I also felt that a colon would have been a more effective punctuation after "I came up with the wrong plan."
T&V wavered for me, as a couple phrases stood out as rather anachronistic. Namely: "turned a few heads," "riled them up," and "They went ballistic." Otherwise, I felt you did a good job mimicking a biblical tone.
Definitely a creative and certainly heartbreaking perspective of Judas's side of the story. I was rather amused by the implications of this story. 


*The Universe Unfolds, Louanne Learning: 18.5*

SPaG: 5
T&V: 4
Eval: 5
Reaction: 4.5

Beautiful story about a woman finding peace in between life and death. SPaG was very well done: no noticeable errors, though it did feel a bit em-dash-heavy towards the end. Not enough to merit docking a point, but it was a little choppy to read.
T&V was mostly lovely, but there were a few wavering areas. Your descriptions started out detailed and evocative, making me feel as if I was the one at peace in between universes. But then the bouts of back-and-forth dialog with almost nothing to break it up detracted from the serenity created in the descriptive paragraphs. I suppose this can largely be ascribed to the word limit.
This was a lovely interpretation of the prompt, and your writing certainly does the story justice. I felt that the hummingbirds might have represented the narrator's family, and she chose to go back and be with them. But the concept felt abstract and open to interpretation, which made me appreciate it all the more.


*Untitled, Arsenex: 16.5*

SPaG: 4.5
T&V: 4.5
Eval: 4
Reaction: 3.5

Love a good science fiction/extraterrestrial story. The piece had a very distinct voice- first person was a great choice here. I didn't see fit to dock any SPaG points just because your narrator had an affinity for fragments and run-on sentences; to me that just added to the voice. I did dock for one tense issue though: "I checked my rifle, loaded and ready, but I <*dared*> not make a move." I also noted that your use of italics was very effective in the first half of the piece, so I strongly felt their absence here: "Through the scope I could see... they had my buck, <*my*> trophy, <*my*> prize!"
Your piece has some great synchronicity: the narrator starts as the hunter and finishes feeling like the hunted. The towering growth begins as a kingdom and ends as a prison. For me, the one thing that was missing was your narrator getting in on the action; he was essentially just a spectator in his own story! Still, this certainly qualifies as one very long night.   


*Fimbulwinter, CyberWar: 16.5*

SPaG: 4.5
T&V: 5
Eval: 4
Reaction: 3

Quite a chilling-- both literally and metaphorically-- depiction of the Ragnarok. The father/son POV was a very effective lens to tell the grim and somewhat gritty story.
SPaG was very good for the most part. I noted a missing "the" in: "Skjalli states after soaking up the heat of <*the*> fire for a while." And a rogue comma that should have been a period: "I agree, chasing away such foul thoughts<*period*>"

Dataset records:

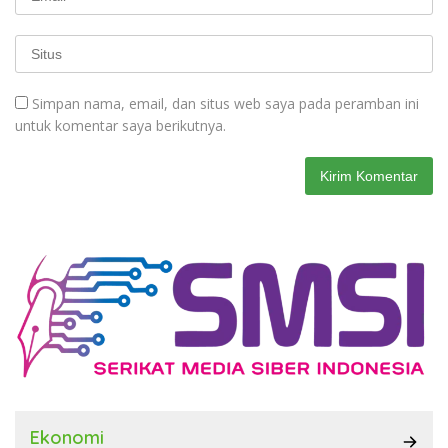
Simpan nama, email, dan situs web saya pada peramban ini
untuk komentar saya berikutnya.
Ekonomi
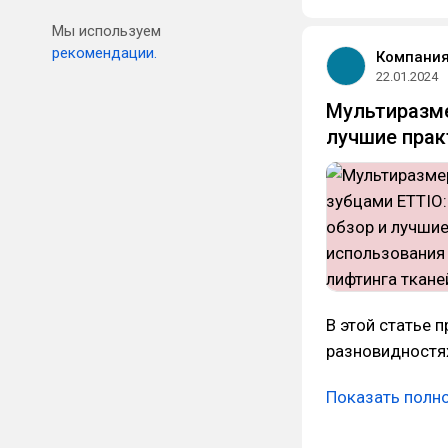
Мы используем
рекомендации.
Компания
22.01.2024
Мультиразме
лучшие прак
В этой статье 
разновидностях
Показать полн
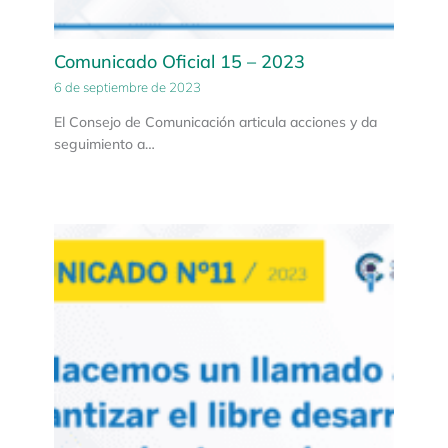
Comunicado Oficial 15 – 2023
6 de septiembre de 2023
El Consejo de Comunicación articula acciones y da
seguimiento a…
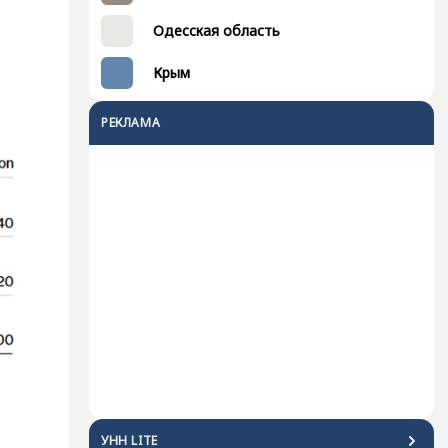
Одесская область
Крым
РЕКЛАМА
УНН LITE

Assignment 1: Copy the stretch from "I also felt" through "of this story." from the contest critiques.
Assignment 2: Continue the contest critiques from where they stop.

Written response 1:
I also felt that a colon would have been a more effective punctuation after "I came up with the wrong plan."
T&V wavered for me, as a couple phrases stood out as rather anachronistic. Namely: "turned a few heads," "riled them up," and "They went ballistic." Otherwise, I felt you did a good job mimicking a biblical tone.
Definitely a creative and certainly heartbreaking perspective of Judas's side of the story. I was rather amused by the implications of this story.

Written response 2:
The characterization was very well done- Skjalli's youthful innocence and optimism being the only thing keeping his father from losing the last of his humanity... it made for a very heart-felt read. I would have liked to see more of a conclusion for these two, even though I fear their end may not be a happy one.


*Time to Let Her Go, Anonymous: 18*

SPaG: 4.5
T&V: 4
Eval: 4.5
Reaction: 5

You took a risk switching the narration right in the middle, and for me it really paid off. I spent the first scene wondering why Marius was cutting ties with Anneke, and feeling her heartbreak when he (seemingly) callously walked away. Having the detectives reveal the truth behind Marius's decision was utterly satisfying, although their dialog felt a little rushed and exposition-heavy (word count, I must assume).
I also thought that you made brilliant use of the title to confirm that this is, in fact, a bittersweet love story. I only found one SPaG issue with an improperly placed quotation mark: "There is no more 'usual', Anneke." The comma should go inside the quotation. I did find the colon after "Almost trembling, she asked:" a bit unusual. Not necessarily wrong, but a comma would probably do the trick and draw less attention. The prompt wasn't mentioned directly, but I certainly felt the implication with the weight of Marius's decision.


*A Shot at Time, SJ Ward: 17*

SPaG: 4
T&V: 4.5
Eval: 4
Reaction: 4.5

Definitely an interesting premise. I mean, who hasn't daydreamed about the possibility of going back in time to change something in the past?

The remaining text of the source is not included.